- _Information given_:

....

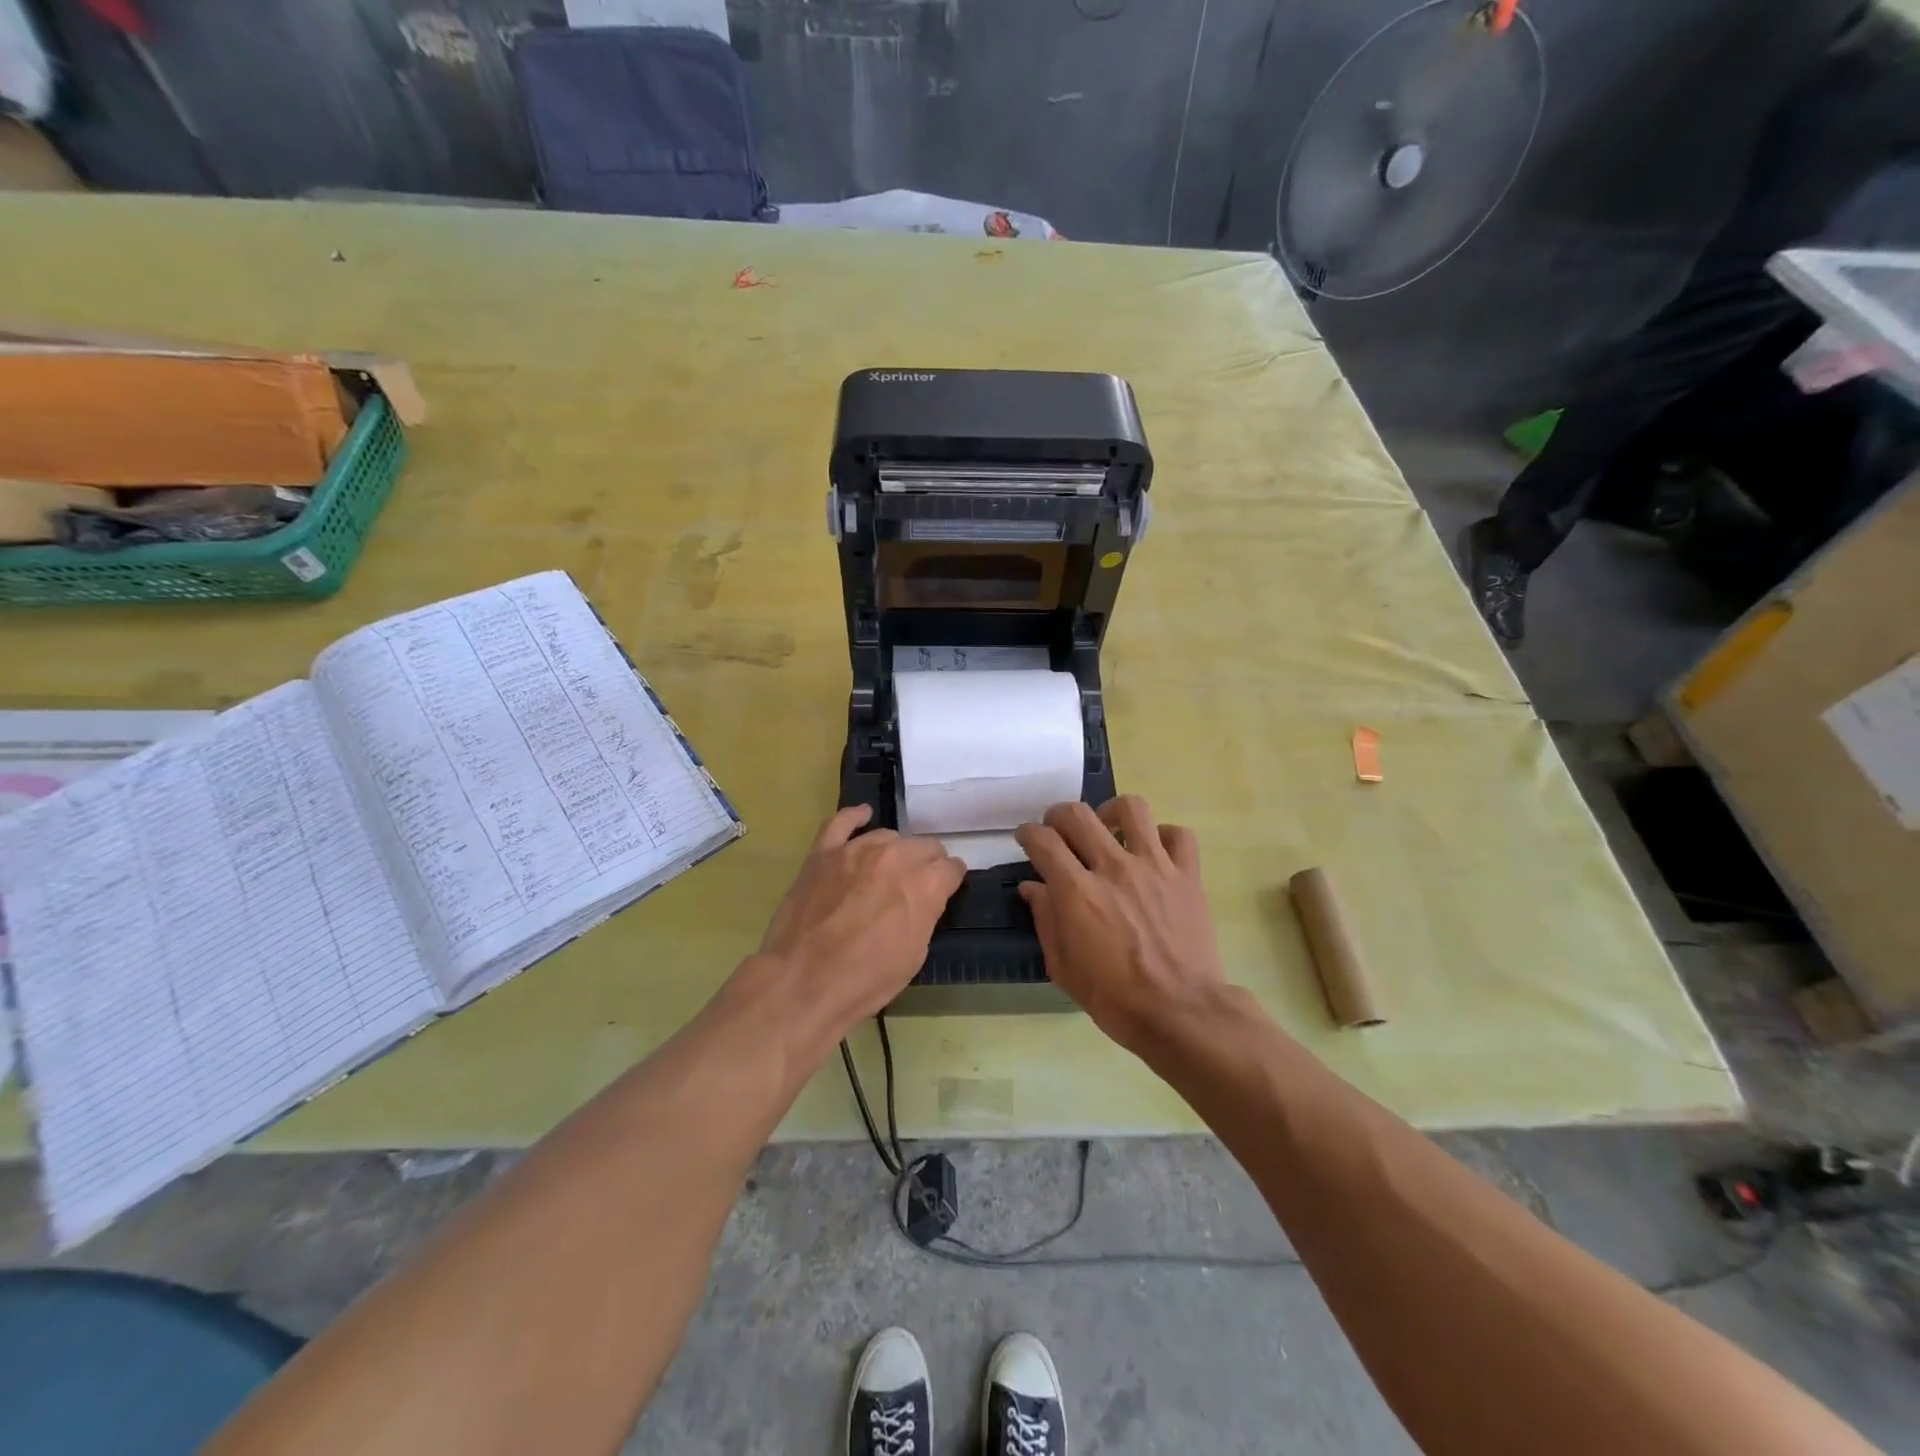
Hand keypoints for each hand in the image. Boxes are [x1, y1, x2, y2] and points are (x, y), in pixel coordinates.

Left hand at [756, 805, 965, 1038]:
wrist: (803, 982)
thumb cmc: (865, 979)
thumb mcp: (915, 955)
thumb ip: (926, 914)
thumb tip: (926, 899)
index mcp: (924, 884)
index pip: (951, 868)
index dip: (950, 880)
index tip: (946, 889)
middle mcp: (896, 857)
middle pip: (924, 846)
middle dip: (927, 863)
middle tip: (918, 884)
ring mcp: (856, 850)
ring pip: (888, 836)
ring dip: (895, 851)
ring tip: (888, 868)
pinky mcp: (823, 852)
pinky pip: (841, 822)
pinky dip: (855, 817)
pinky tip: (862, 816)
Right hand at [1015, 796, 1224, 1052]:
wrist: (1181, 1013)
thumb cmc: (1114, 998)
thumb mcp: (1063, 967)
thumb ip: (1045, 920)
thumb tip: (1032, 887)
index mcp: (1077, 892)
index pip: (1043, 841)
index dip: (1028, 834)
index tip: (1027, 839)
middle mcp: (1114, 868)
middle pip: (1078, 814)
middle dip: (1059, 815)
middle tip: (1059, 830)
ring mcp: (1155, 867)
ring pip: (1132, 808)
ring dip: (1112, 812)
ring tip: (1109, 829)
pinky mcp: (1188, 875)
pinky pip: (1178, 835)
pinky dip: (1163, 836)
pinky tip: (1154, 851)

....

Reproduce, word for word, the lines of the data from the one that contains "ring dip: (1112, 812)" to the end, both ends included.

- _Solution_:
ring dip: (1112, 812)
ring tip: (1109, 829)
pinky mcp: (1188, 875)
pinky pip: (1178, 835)
pinky dip: (1163, 836)
pinky tip: (1154, 851)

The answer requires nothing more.